Aim of the exercise — Nothing but a number should be written: the count of lines below that contain "документ".

Data records —

= = = = = = =

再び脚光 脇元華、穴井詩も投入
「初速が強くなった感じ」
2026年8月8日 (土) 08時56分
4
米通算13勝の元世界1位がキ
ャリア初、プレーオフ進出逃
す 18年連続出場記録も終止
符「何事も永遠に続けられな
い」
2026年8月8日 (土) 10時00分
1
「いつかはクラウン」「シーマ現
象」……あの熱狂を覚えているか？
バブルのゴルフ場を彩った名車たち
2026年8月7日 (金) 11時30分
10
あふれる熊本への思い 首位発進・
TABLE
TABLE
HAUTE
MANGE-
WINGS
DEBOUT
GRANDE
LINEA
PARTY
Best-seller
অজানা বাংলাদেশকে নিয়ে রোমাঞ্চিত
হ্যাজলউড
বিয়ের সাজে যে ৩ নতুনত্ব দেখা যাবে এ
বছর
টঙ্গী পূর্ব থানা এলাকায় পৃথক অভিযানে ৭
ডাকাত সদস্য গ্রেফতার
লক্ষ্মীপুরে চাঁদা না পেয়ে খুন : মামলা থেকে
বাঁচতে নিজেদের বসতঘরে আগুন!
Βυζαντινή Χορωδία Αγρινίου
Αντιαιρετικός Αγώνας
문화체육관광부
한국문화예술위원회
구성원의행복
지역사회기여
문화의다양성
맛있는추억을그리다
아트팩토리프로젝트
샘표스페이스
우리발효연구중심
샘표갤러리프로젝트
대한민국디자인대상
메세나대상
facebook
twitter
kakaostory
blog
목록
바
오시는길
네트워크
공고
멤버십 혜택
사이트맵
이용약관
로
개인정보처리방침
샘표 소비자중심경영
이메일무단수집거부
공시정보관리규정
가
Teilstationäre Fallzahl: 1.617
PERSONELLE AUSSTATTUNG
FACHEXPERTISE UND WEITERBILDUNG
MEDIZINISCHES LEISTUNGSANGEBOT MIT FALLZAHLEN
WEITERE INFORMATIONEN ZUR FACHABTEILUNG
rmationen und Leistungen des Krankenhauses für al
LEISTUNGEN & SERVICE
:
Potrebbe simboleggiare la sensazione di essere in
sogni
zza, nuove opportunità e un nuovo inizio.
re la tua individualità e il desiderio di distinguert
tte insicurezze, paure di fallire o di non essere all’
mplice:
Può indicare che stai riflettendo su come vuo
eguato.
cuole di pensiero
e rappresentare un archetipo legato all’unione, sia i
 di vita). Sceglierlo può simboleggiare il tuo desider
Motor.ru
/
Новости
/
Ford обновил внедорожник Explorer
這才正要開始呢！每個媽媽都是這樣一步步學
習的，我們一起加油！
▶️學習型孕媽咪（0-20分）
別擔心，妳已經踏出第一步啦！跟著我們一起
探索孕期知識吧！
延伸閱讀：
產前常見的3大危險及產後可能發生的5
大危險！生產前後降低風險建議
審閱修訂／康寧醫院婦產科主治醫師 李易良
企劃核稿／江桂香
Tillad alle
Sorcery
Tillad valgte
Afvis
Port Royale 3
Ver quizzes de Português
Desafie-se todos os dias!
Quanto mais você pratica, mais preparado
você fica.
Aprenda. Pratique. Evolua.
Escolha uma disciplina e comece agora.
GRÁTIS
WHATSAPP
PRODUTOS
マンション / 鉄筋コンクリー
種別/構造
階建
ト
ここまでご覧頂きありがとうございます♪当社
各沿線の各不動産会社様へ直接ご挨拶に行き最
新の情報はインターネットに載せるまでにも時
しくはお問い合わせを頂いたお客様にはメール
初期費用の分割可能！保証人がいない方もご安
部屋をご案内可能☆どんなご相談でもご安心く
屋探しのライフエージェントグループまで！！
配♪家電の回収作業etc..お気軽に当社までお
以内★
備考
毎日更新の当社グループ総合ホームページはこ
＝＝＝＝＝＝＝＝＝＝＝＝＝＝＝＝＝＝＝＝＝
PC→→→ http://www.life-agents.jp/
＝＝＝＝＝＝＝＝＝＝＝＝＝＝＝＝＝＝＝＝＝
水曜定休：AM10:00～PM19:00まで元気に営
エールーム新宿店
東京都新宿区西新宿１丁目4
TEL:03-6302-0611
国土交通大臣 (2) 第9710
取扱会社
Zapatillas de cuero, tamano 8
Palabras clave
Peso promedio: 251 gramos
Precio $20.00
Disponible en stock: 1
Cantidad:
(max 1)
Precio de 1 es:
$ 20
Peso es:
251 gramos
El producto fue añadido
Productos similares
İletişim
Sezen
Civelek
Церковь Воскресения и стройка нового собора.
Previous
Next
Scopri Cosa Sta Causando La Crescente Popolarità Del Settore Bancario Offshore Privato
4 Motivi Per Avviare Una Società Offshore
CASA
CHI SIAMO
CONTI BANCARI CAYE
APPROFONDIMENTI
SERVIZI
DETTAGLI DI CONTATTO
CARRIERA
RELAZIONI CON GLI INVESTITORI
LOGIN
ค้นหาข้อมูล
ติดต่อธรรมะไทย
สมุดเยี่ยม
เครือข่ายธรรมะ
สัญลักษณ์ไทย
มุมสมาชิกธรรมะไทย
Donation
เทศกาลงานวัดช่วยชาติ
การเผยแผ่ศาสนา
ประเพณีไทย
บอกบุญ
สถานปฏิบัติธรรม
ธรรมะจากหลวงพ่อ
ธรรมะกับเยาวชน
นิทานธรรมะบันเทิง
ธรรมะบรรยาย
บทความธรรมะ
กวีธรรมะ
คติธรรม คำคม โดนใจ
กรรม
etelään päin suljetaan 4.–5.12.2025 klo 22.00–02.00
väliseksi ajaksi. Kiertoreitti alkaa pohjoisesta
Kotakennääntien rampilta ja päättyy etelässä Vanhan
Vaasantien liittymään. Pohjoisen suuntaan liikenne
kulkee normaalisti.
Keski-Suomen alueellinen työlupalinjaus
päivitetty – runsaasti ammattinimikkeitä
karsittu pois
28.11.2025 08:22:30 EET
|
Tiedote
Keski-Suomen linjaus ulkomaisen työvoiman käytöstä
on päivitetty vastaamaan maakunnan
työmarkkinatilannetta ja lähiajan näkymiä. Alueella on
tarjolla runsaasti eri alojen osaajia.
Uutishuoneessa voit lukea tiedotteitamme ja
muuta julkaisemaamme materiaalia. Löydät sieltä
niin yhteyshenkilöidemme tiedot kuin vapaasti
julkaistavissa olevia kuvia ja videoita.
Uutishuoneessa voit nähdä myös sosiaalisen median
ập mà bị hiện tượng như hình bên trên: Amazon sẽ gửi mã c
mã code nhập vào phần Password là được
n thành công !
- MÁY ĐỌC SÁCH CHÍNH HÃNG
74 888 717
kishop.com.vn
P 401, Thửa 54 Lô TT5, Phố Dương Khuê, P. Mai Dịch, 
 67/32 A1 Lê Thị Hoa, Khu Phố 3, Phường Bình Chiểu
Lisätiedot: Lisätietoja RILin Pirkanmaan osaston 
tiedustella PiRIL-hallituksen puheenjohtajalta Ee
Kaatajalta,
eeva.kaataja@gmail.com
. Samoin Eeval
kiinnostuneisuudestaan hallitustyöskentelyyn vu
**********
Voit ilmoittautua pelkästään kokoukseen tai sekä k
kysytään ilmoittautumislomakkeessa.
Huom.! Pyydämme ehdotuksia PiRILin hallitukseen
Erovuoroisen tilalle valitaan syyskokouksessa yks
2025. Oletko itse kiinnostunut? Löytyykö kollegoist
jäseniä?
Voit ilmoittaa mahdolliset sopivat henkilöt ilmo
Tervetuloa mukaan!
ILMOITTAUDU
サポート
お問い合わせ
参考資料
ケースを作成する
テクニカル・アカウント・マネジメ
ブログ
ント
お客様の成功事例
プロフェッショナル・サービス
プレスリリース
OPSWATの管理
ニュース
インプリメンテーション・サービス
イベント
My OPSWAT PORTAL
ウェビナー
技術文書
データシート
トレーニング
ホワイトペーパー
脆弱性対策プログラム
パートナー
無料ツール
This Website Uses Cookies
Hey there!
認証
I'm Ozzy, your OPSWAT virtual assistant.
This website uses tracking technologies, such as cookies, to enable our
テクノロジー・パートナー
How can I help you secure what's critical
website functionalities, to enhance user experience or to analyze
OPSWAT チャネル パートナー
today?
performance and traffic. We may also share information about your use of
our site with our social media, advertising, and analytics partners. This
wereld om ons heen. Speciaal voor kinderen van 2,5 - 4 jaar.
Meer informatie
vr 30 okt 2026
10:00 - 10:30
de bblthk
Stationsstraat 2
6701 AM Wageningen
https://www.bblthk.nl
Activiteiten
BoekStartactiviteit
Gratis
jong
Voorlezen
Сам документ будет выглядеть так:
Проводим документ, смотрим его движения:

= = = = = = =

Answer space — 2